NRC fees updated for FY 2023

July 5, 2023, 7:00AMNuclear News

The Nuclear Regulatory Commission recently revised its regulations for the licensing, inspection, special projects, and annual fees it will charge its applicants and licensees for fiscal year 2023.

The FY 2023 final fee rule was published June 15 in the Federal Register. (A proposed rule had been published for public comment on March 3.)

Fee revisions, which go into effect August 14, are required by the Nuclear Energy Innovation and Modernization Act (NEIMA), the nuclear industry–backed legislation signed into law by President Trump in January 2019 (Nuclear News, Feb. 2019, p. 17). NEIMA requires the NRC to recover approximately 100 percent of its annual budget, less the budget authority for excluded activities. (Previously, the requirement was approximately 90 percent.) In addition, NEIMA established a new cap for annual fees for operating reactors and included requirements to improve the accuracy of invoice for service fees.

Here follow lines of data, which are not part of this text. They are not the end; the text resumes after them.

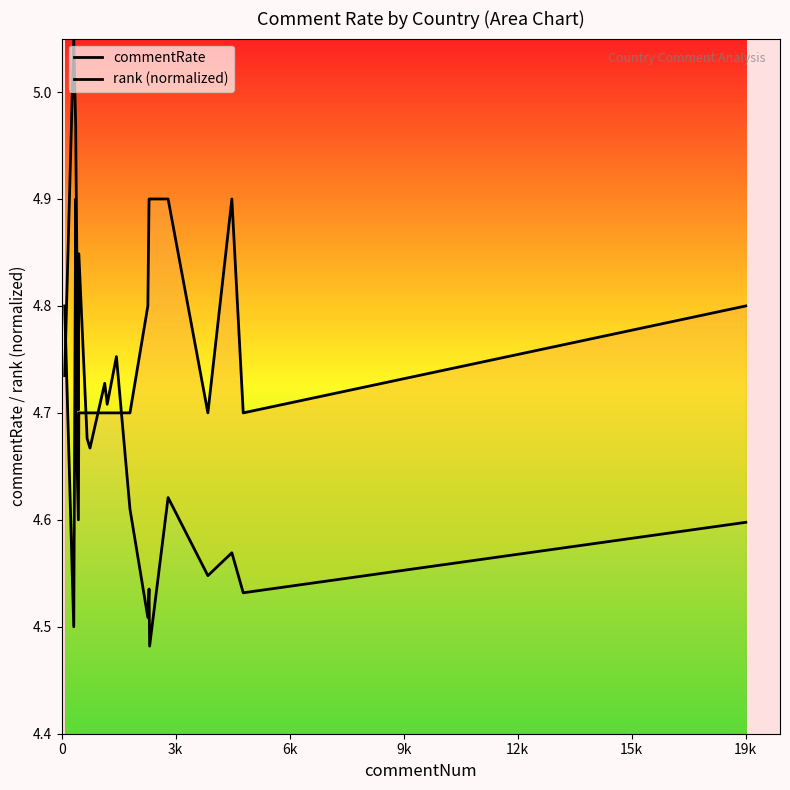

True or false: commentRate and rank (normalized) cross at least once.

True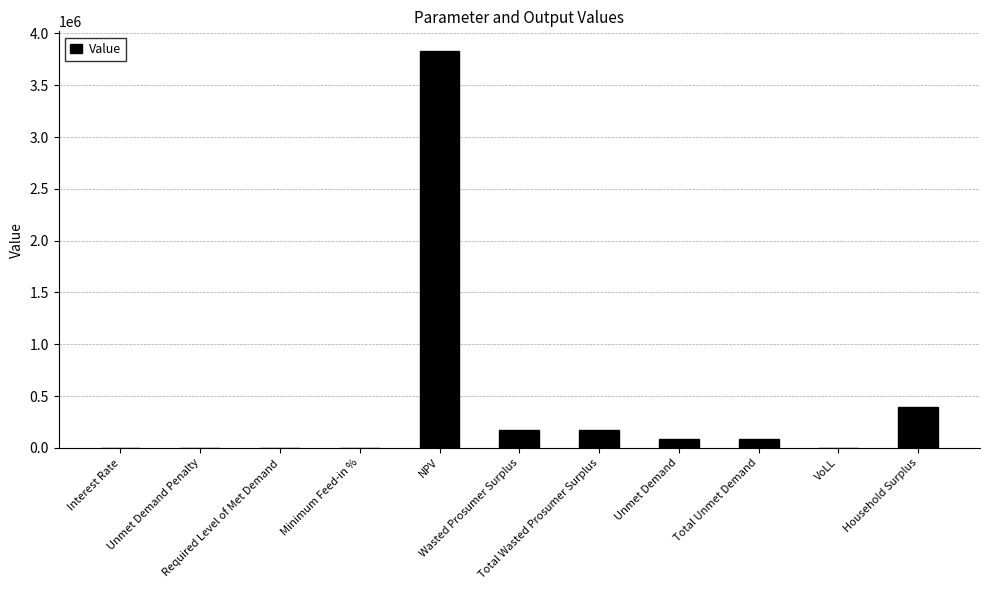

What is the sum of all values?

4734010.9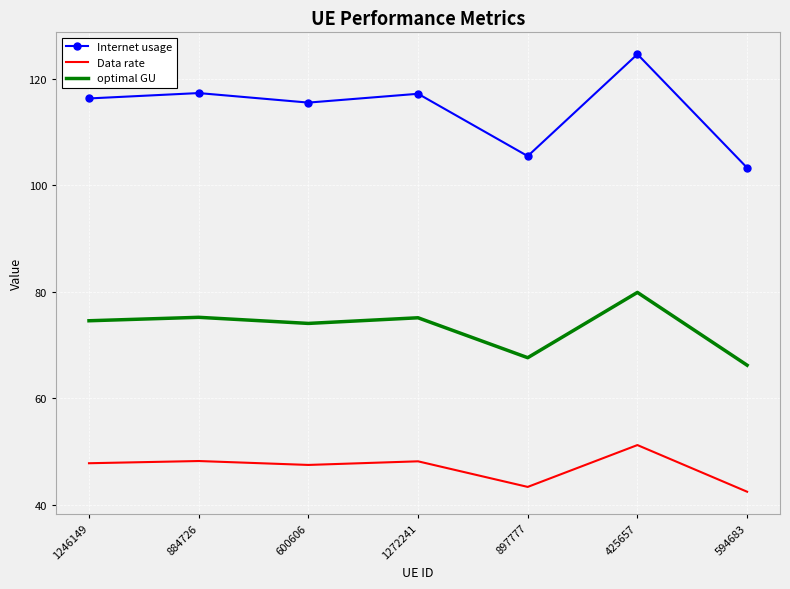

What is the approximate value of optimal GU at 1246149?

74.6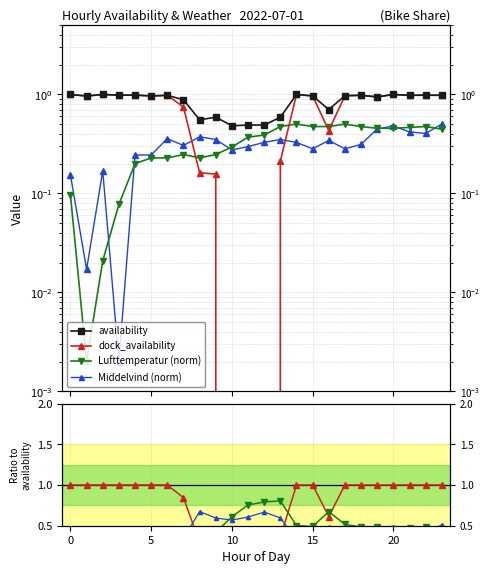

True or false: Lufttemperatur and availability intersect in this chart.

False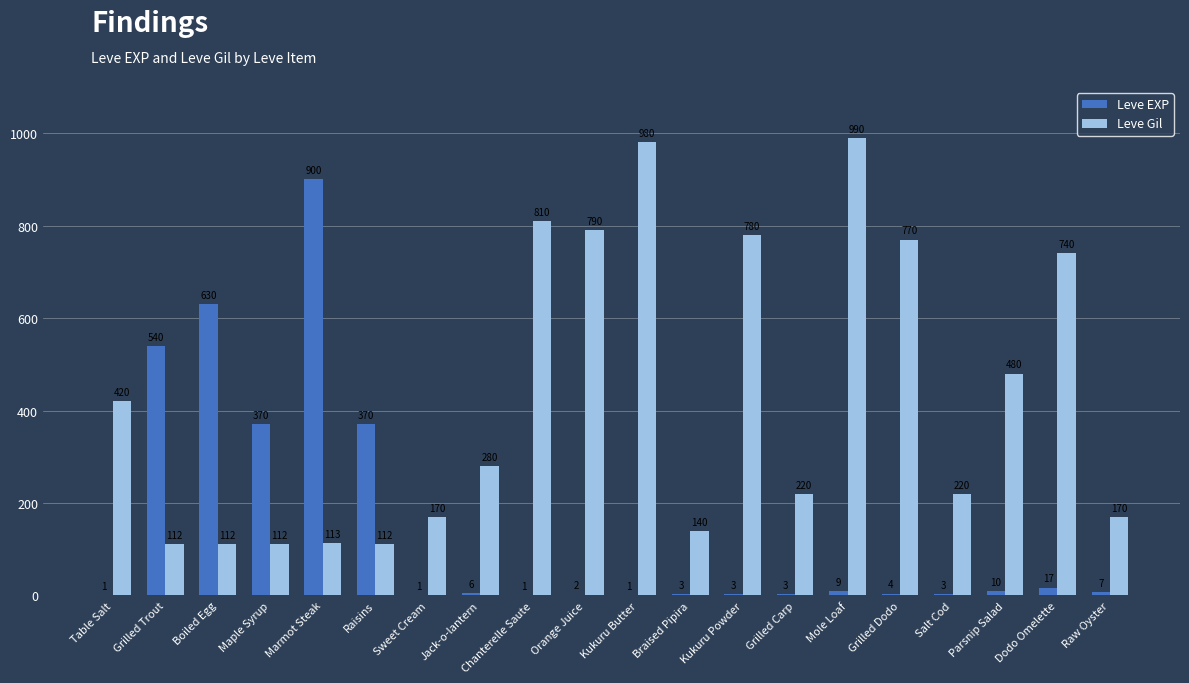

What value does the Leve Gil series have at Maple Syrup, to the nearest 10?

110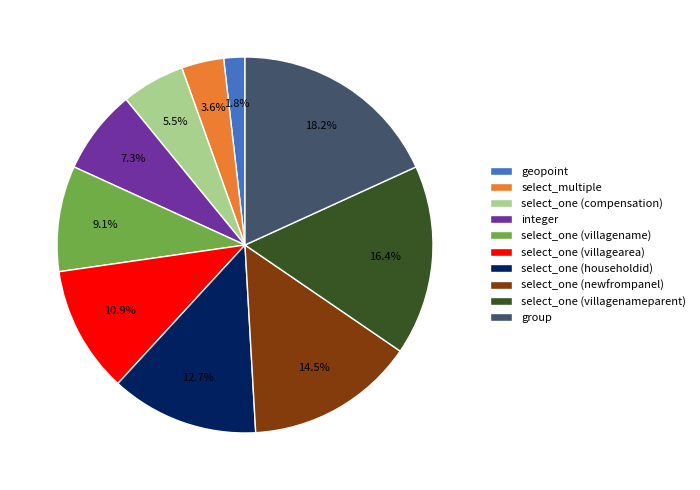

To the nearest percent, what percentage of the pie is geopoint?

2%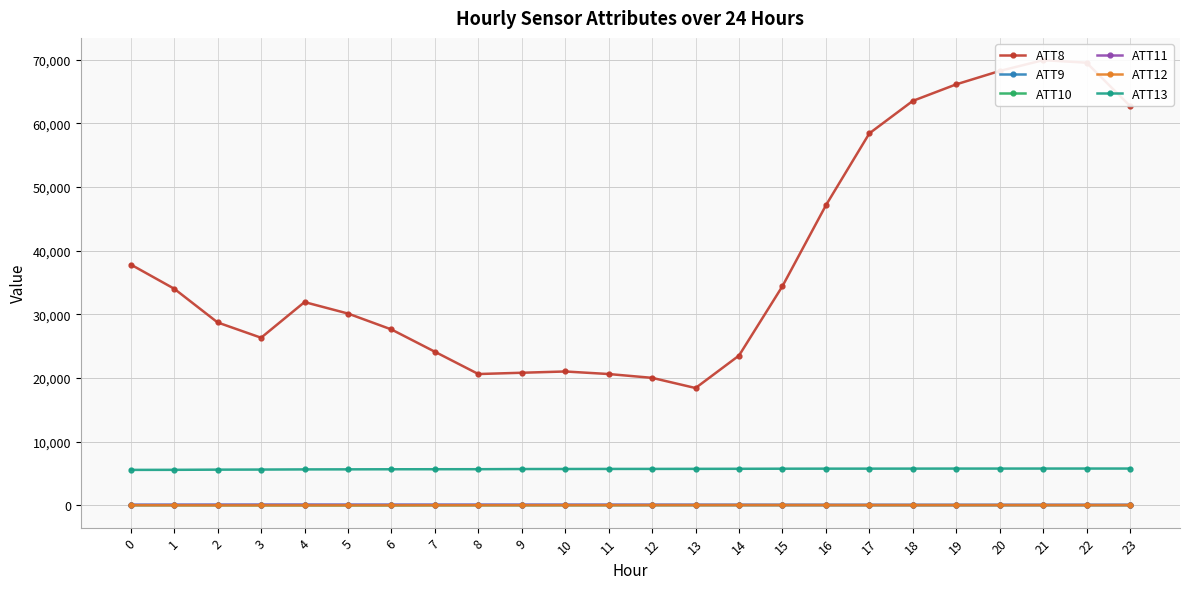

True or false: ATT11 and ATT9 intersect in this chart.

True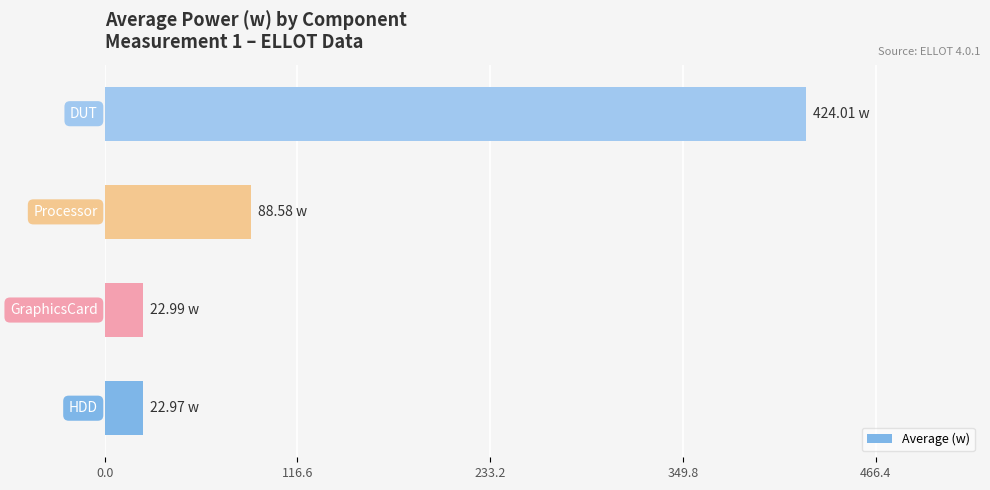

How many values exceed 88?

2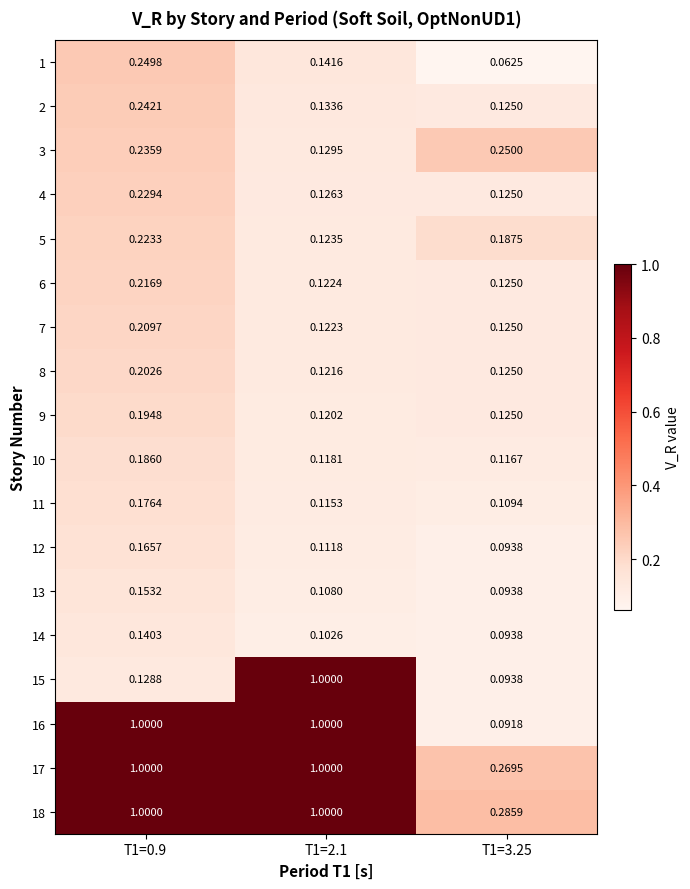

Is the value of 18 at T1=3.25 greater than the value of 17 at T1=0.9?

No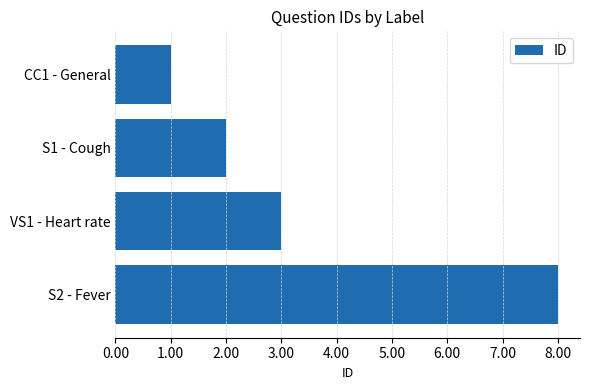

What is the change in value from S1 - Cough to VS1 - Heart rate?

+1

New numbers: The FY 2023 final fee rule reflects a total budget authority of $927.2 million, a $39.5 million increase from FY 2022. After accounting for fee-recovery exclusions and billing adjustments, the NRC must recover approximately $790.6 million in fees in FY 2023. Out of that amount, approximately $195 million will be recovered through 10 CFR Part 170 fees for services, and approximately $595.6 million through 10 CFR Part 171 annual fees.

Compared with FY 2022, annual fees are dropping for regulatory activities associated with the Department of Energy’s Uranium Mill Tailings Radiation Control Act Program, but are rising for operating power reactors, most fuel facilities, spent fuel storage/reactor decommissioning licensees, nonpower production or utilization facilities, non-DOE uranium recovery licensees, and most materials users fee categories. The FY 2023 power reactor fee, for instance, moves up from $5,165,000 to 5,492,000.

Also increasing is the agency’s hourly rate for services. The 2023 rate is $300, a 3.45 percent jump from 2022’s $290. (Last year’s increase was 0.7 percent.)